**Material supplied:**
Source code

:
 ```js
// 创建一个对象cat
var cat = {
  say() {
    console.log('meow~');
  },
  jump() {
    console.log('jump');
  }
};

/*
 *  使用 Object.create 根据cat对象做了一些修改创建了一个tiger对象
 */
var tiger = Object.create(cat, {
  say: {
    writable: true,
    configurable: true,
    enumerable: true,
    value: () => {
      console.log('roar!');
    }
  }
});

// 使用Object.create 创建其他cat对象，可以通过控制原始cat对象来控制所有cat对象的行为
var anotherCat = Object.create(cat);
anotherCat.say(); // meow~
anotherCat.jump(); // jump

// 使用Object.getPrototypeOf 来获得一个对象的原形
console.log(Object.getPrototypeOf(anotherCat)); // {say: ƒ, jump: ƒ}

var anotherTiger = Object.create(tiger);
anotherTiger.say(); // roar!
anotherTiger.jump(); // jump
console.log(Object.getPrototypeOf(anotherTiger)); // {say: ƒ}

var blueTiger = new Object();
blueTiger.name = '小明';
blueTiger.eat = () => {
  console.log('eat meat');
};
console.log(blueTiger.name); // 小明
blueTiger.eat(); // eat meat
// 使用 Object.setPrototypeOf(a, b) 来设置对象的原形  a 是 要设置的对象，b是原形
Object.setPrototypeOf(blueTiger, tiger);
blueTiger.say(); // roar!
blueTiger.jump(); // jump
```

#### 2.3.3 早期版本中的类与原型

**Work order:** When a line in the listing has the string "meow" in it, return that line.

**Output of the task:**
    console.log('meow~');
anotherCat.say(); // meow~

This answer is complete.